The effect of acetylcholine on inositol lipid metabolism and intracellular calcium concentrations in bovine anterior pituitary cells

Abstract

Acetylcholine (ACh) increased the intracellular calcium concentration in bovine anterior pituitary cells. In the presence of the calcium channel antagonists verapamil (20 μM) or nitrendepine (1 μM) the increase in calcium was partially inhibited but showed both transient and sustained components. In the presence of EGTA (2.5 mM) only the transient component was observed. ACh also decreased inositol radioactivity in phosphatidylinositides and increased it in inositol phosphates.
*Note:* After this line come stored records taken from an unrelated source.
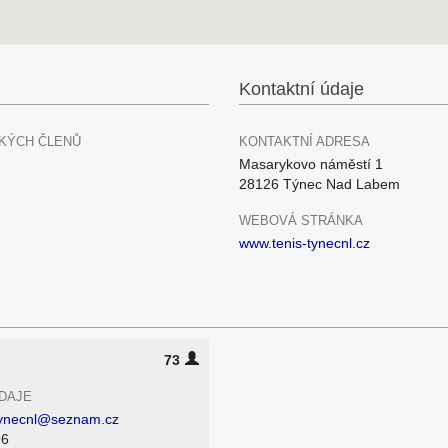
Kontaktní údaje
KÝCH ČLENŮ
KONTAKTNÍ ADRESA
Masarykovo náměstí 1
28126 Týnec Nad Labem
WEBOVÁ STRÁNKA
www.tenis-tynecnl.cz
73
DAJE
tynecnl@seznam.cz
96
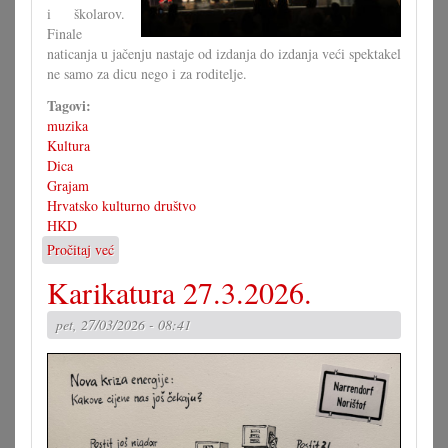
i školarov.
Finale
naticanja u jačenju nastaje od izdanja do izdanja veći spektakel
ne samo za dicu nego i za roditelje.
Tagovi:
muzika
Kultura
Dica
Grajam
Hrvatsko kulturno društvo
HKD
Pročitaj već
o
Gala
Karikatura 27.3.2026.
večerom
završen
pet, 27/03/2026 - 08:41
Grajam
2026.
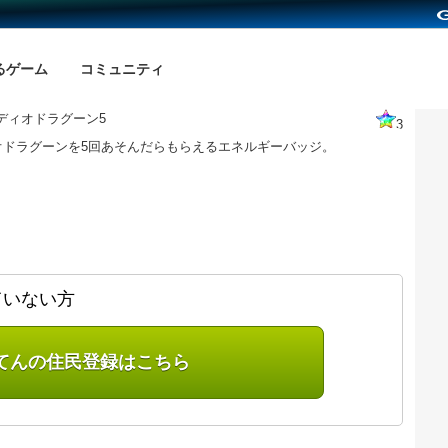
るゲーム
コミュニティ
ディオドラグーン5
3
オドラグーンを5回あそんだらもらえるエネルギーバッジ。
ていない方
てんの住民登録はこちら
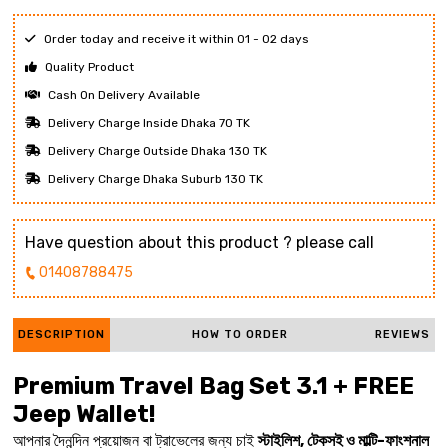
Order today and receive it within 01 - 02 days
Quality Product
Cash On Delivery Available
Delivery Charge Inside Dhaka 70 TK
Delivery Charge Outside Dhaka 130 TK
Delivery Charge Dhaka Suburb 130 TK
Have question about this product ? please call
01408788475
DESCRIPTION
HOW TO ORDER
REVIEWS
Premium Travel Bag Set 3.1 + FREE
Jeep Wallet!
আপনার দৈনন্দিন প্রয়োজন বা ট্রাভেলের জন্য চাই
স্টাইলিশ, টেকসই ও মাল্টি-ফাংশনাল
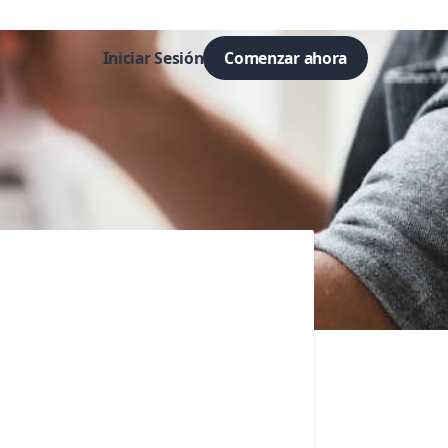
Iniciar Sesión
Comenzar ahora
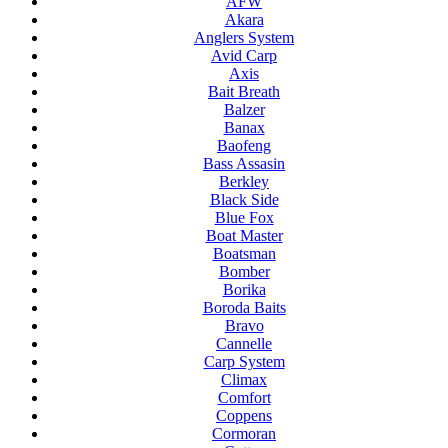
AFW
Akara
Anglers System
Avid Carp
Axis
Bait Breath
Balzer
Banax
Baofeng
Bass Assasin
Berkley
Black Side
Blue Fox
Boat Master
Boatsman
Bomber
Borika
Boroda Baits
Bravo
Cannelle
Carp System
Climax
Comfort
Coppens
Cormoran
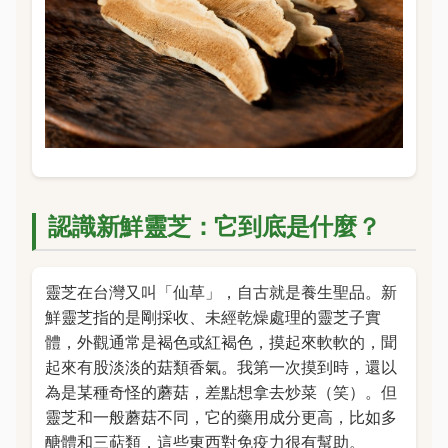
認識新鮮靈芝：它到底是什麼？
靈芝在台灣又叫「仙草」，自古就是養生聖品。新
鮮靈芝指的是剛採收、未經乾燥處理的靈芝子實
體，外觀通常是褐色或紅褐色，摸起來軟軟的，聞
起來有股淡淡的菇類香氣。我第一次摸到時，還以
為是某種奇怪的蘑菇，差點想拿去炒菜（笑）。但
靈芝和一般蘑菇不同，它的藥用成分更高，比如多
醣體和三萜類，這些東西對免疫力很有幫助。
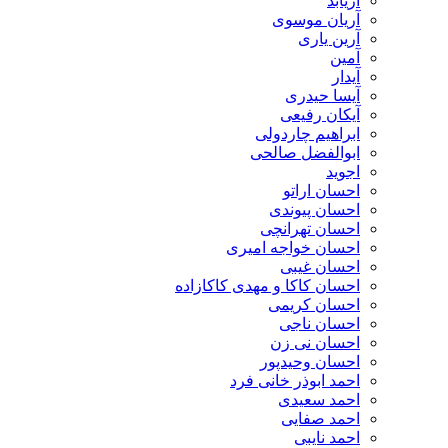
آریابد
آریان موسوی
آرین یاری
آمین
آیدار
آیسا حیدری
آیکان رفیعی
ابراهیم چاردولی
ابوالفضل صالحی
اجوید
احسان اراتو
احسان پیوندی
احسان تهرانچی
احسان خواجه امیری
احسان غیبی
احسان کاکا و مهدی کاکازاده
احسان کریمی
احسان ناجی
احسان نی زن
احسان وحیدپور
احمد ابوذر خانی فرد
احمد سعیدی
احمد صفایی
احمد نایبی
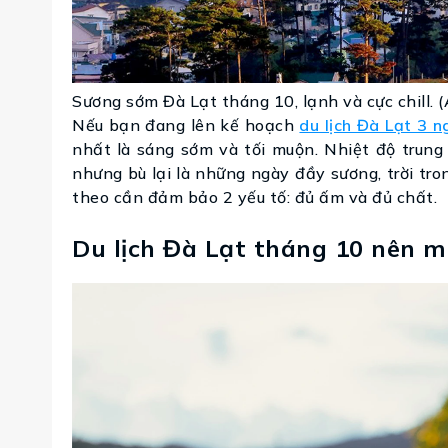
Sương sớm Đà Lạt tháng 10, lạnh và cực chill. 
Nếu bạn đang lên kế hoạch
du lịch Đà Lạt 3 
nhất là sáng sớm và tối muộn. Nhiệt độ trung
nhưng bù lại là những ngày đầy sương, trời tro
theo cần đảm bảo 2 yếu tố: đủ ấm và đủ chất.
Du lịch Đà Lạt tháng 10 nên m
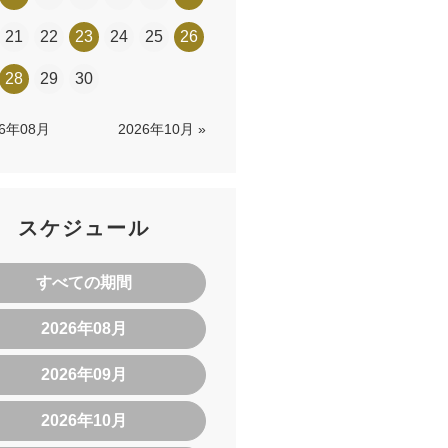
21
22
23
24
25
26
28
29
30
26年08月
2026年10月 »
スケジュール
すべての期間
2026年08月
2026年09月
2026年10月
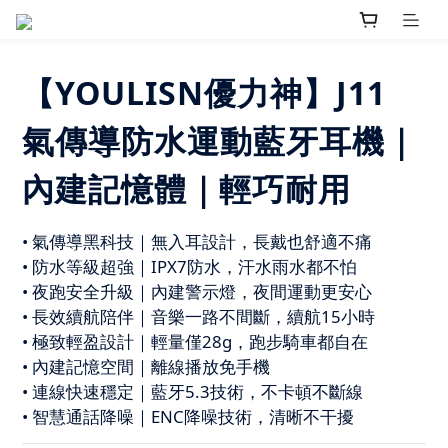
【YOULISN優力神】J11
氣傳導防水運動藍牙耳機｜
內建記憶體｜輕巧耐用
• 氣傳導黑科技｜無入耳設計，長戴也舒適不痛
• 防水等級超強｜IPX7防水，汗水雨水都不怕
• 夜跑安全升級｜內建警示燈，夜間運動更安心
• 長效續航陪伴｜音樂一路不間斷，續航15小時
• 極致輕盈設計｜輕量僅28g，跑步騎車都自在
• 內建記憶空間｜離線播放免手機
• 連線快速穩定｜藍牙5.3技術，不卡頓不斷線
• 智慧通話降噪｜ENC降噪技術，清晰不干擾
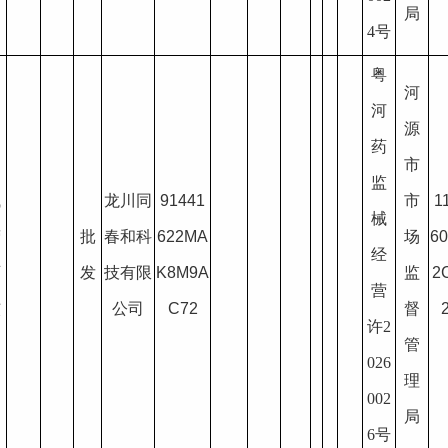
局
4号
粤
河
河
源
药
疗
市
监
械
龙川同
91441
市
1
械
营
批
春和科
622MA
场
6
经
可
发
技有限
K8M9A
监
2
营
核
公司
C72
督
许2
管
026
理
002
局
6号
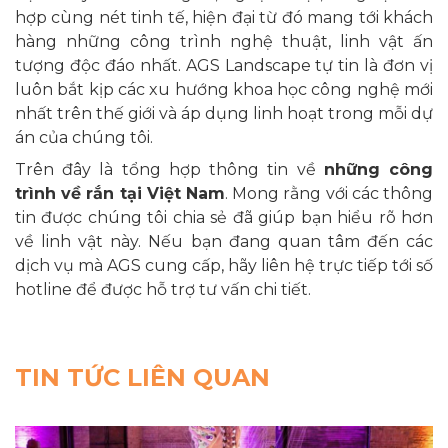
hợp cùng nét tinh tế, hiện đại từ đó mang tới khách
hàng những công trình nghệ thuật, linh vật ấn
tượng độc đáo nhất. AGS Landscape tự tin là đơn vị
luôn bắt kịp các xu hướng khoa học công nghệ mới
nhất trên thế giới và áp dụng linh hoạt trong mỗi dự
án của chúng tôi.
Trên đây là tổng hợp thông tin về
những công
trình về rắn tại Việt Nam
. Mong rằng với các thông
tin được chúng tôi chia sẻ đã giúp bạn hiểu rõ hơn
về linh vật này. Nếu bạn đang quan tâm đến các
dịch vụ mà AGS cung cấp, hãy liên hệ trực tiếp tới số
hotline để được hỗ trợ tư vấn chi tiết.
TIN TỨC LIÊN QUAN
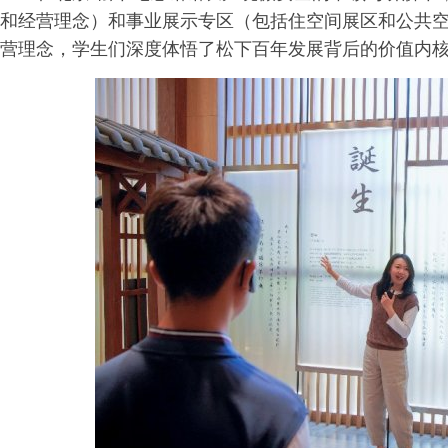
和经营理念）和事业展示专区（包括住空间展区和公共
营理念，学生们深度体悟了松下百年发展背后的价值内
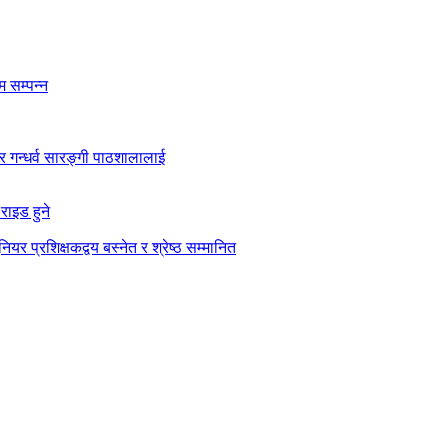
 सम्पन्न
कार गन्धर्व सारङ्गी पाठशालालाई
राइड हुने
ियर प्रशिक्षकद्वय बस्नेत र श्रेष्ठ सम्मानित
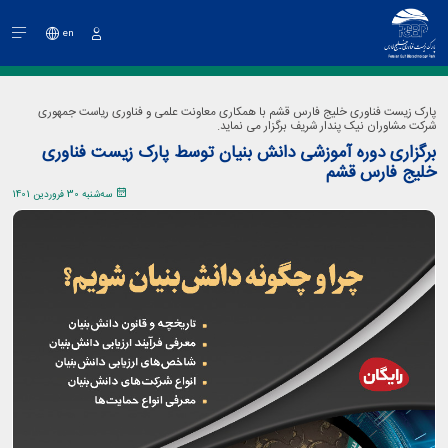
en
ورود
پارک زیست فناوری خلیج فارس قشم با همکاری معاونت علمی و فناوری ریاست جمهوری
شرکت مشاوران نیک پندار شریف برگزار می نماید.
برگزاری دوره آموزشی دانش بنیان توسط پارک زیست فناوری
خلیج فارس قشم
سه‌شنبه 30 فروردین 1401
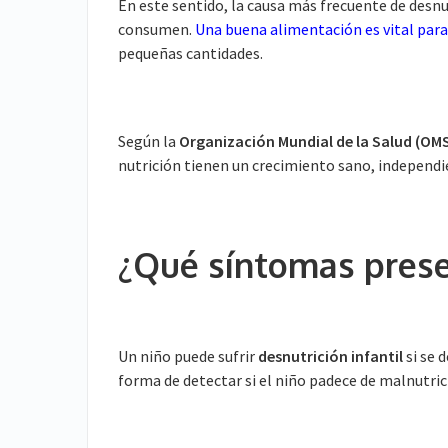
En este sentido, la causa más frecuente de desnu
consumen.
Una buena alimentación es vital para
pequeñas cantidades.
Según la
Organización Mundial de la Salud (OM
nutrición tienen un crecimiento sano, independ
¿Qué síntomas presen
Un niño puede sufrir
desnutrición infantil
si se 
forma de detectar si el niño padece de malnutrici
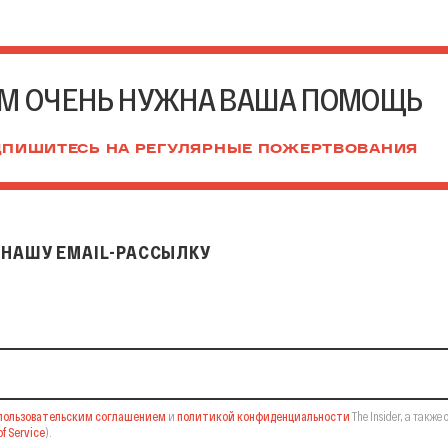
М ОЧЕНЬ НУЖНА ВАША ПОМОЩЬ
ПИШИТЕСЬ НА РЕГУЛЯРНЫЕ ПОЖЕРТВОВАНИЯ
НАШУ EMAIL-РАССЫЛКУ
il-рассылку
пользовательским соглашением
и
политикой конфиденциальности
The Insider,
а также 
f Service
).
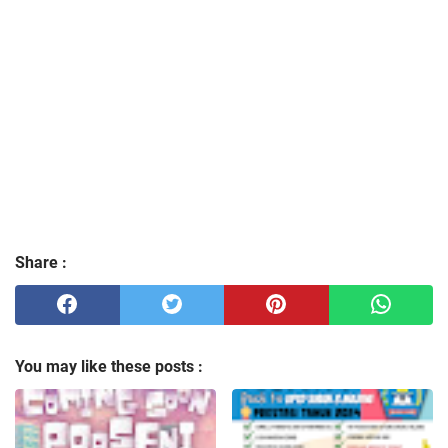
Share :
You may like these posts :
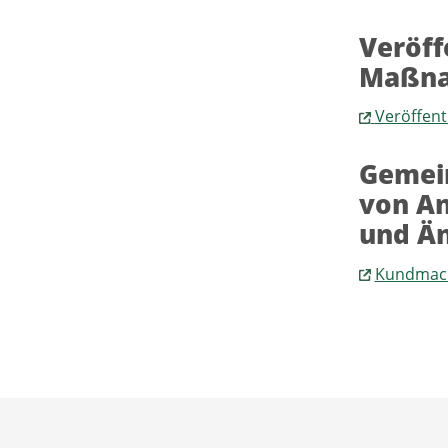
Veröff
Maßna
Veröffen
Gemein
von An
und Än
Kundmac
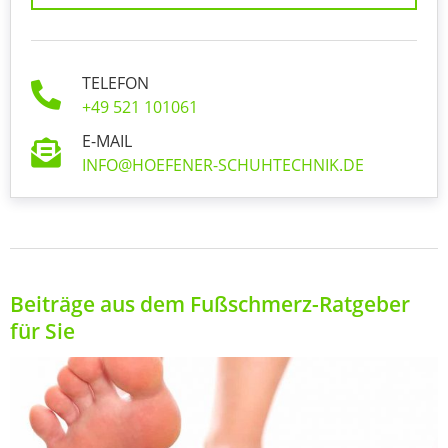
TELEFON
+49 521 101061
E-MAIL
INFO@HOEFENER-SCHUHTECHNIK.DE
Beiträge aus dem Fußschmerz-Ratgeber
für Sie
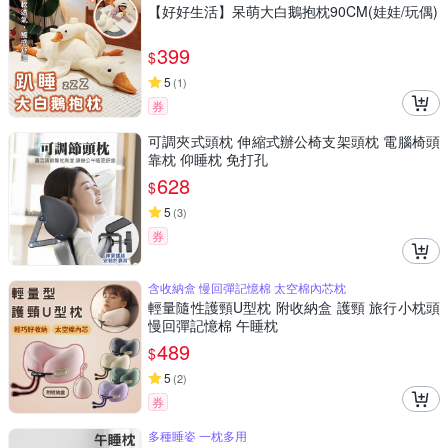
【好好生活】呆萌大白鵝抱枕90CM(娃娃/玩偶)
399
$
5
(
1
)
券
可調夾式頭枕 伸縮式辦公椅支架頭枕 電腦椅頭
靠枕 仰睡枕 免打孔
628
$
5
(
3
)
券
含收納盒 慢回彈記憶棉 太空棉內芯枕
輕量隨性護頸U型枕 附收納盒 護頸 旅行小枕頭
慢回彈記憶棉 午睡枕
489
$
5
(
2
)
券
多種睡姿 一枕多用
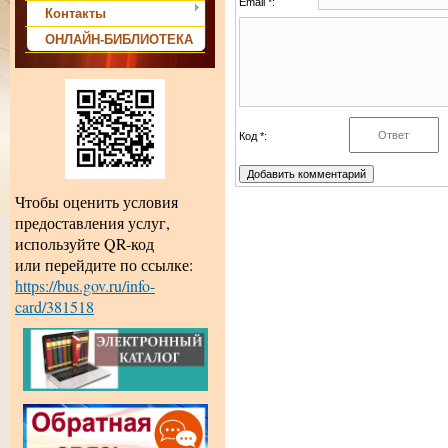
Email *:
Контакты
ОНЛАЙН-БИБЛИОТЕКА
Код *:
Чтобы оценить условия
предоставления услуг,
используйте QR-код
или перейдите по ссылке:
https://bus.gov.ru/info-
card/381518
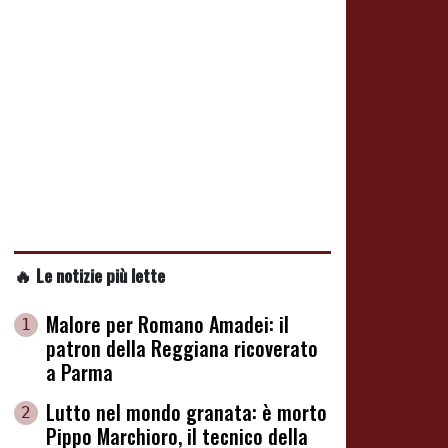
🔥 Le notizie più lette
Malore per Romano Amadei: il
1
patron della Reggiana ricoverato
a Parma
Lutto nel mondo granata: è morto
2
Pippo Marchioro, il tecnico della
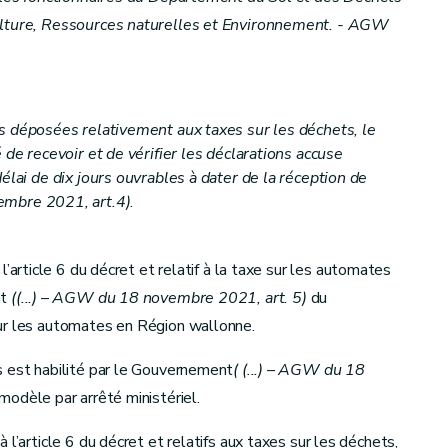
ulture, Ressources naturelles et Environnement. - AGW
ns déposées relativement aux taxes sur les déchets, le
 de recevoir et de vérifier les déclarations accuse
élai de dix jours ouvrables à dater de la réception de
mbre 2021, art.4)
.
l’article 6 du décret et relatif à la taxe sur les automates
nt
((...) – AGW du 18 novembre 2021, art. 5)
du
ur les automates en Région wallonne.
s est habilité par le Gouvernement
(
(...) – AGW du 18
 modèle par arrêté ministériel.
l’article 6 du décret et relatifs aux taxes sur les déchets,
It is concluded that the increase in calcium caused by acetylcholine requires both the entry of external calcium and mobilisation of internal calcium. Replacement of external sodium by N- methyl- d-glucamine inhibited the rises in calcium and inositol phosphate labelling in response to ACh. Tetrodotoxin (3 μM) or ouabain (50 μM) did not affect either response to ACh. Verapamil did not affect the calcium rise induced by ACh in the absence of external sodium. The phorbol ester PMA (10 nM) caused a transient rise in calcium and inhibited the calcium rise caused by acetylcholine: it did not modify the effect of acetylcholine on inositol phosphates. The dependence of the stimulation of external calcium entry and inositol phosphate production on external sodium ions and protein kinase C is discussed.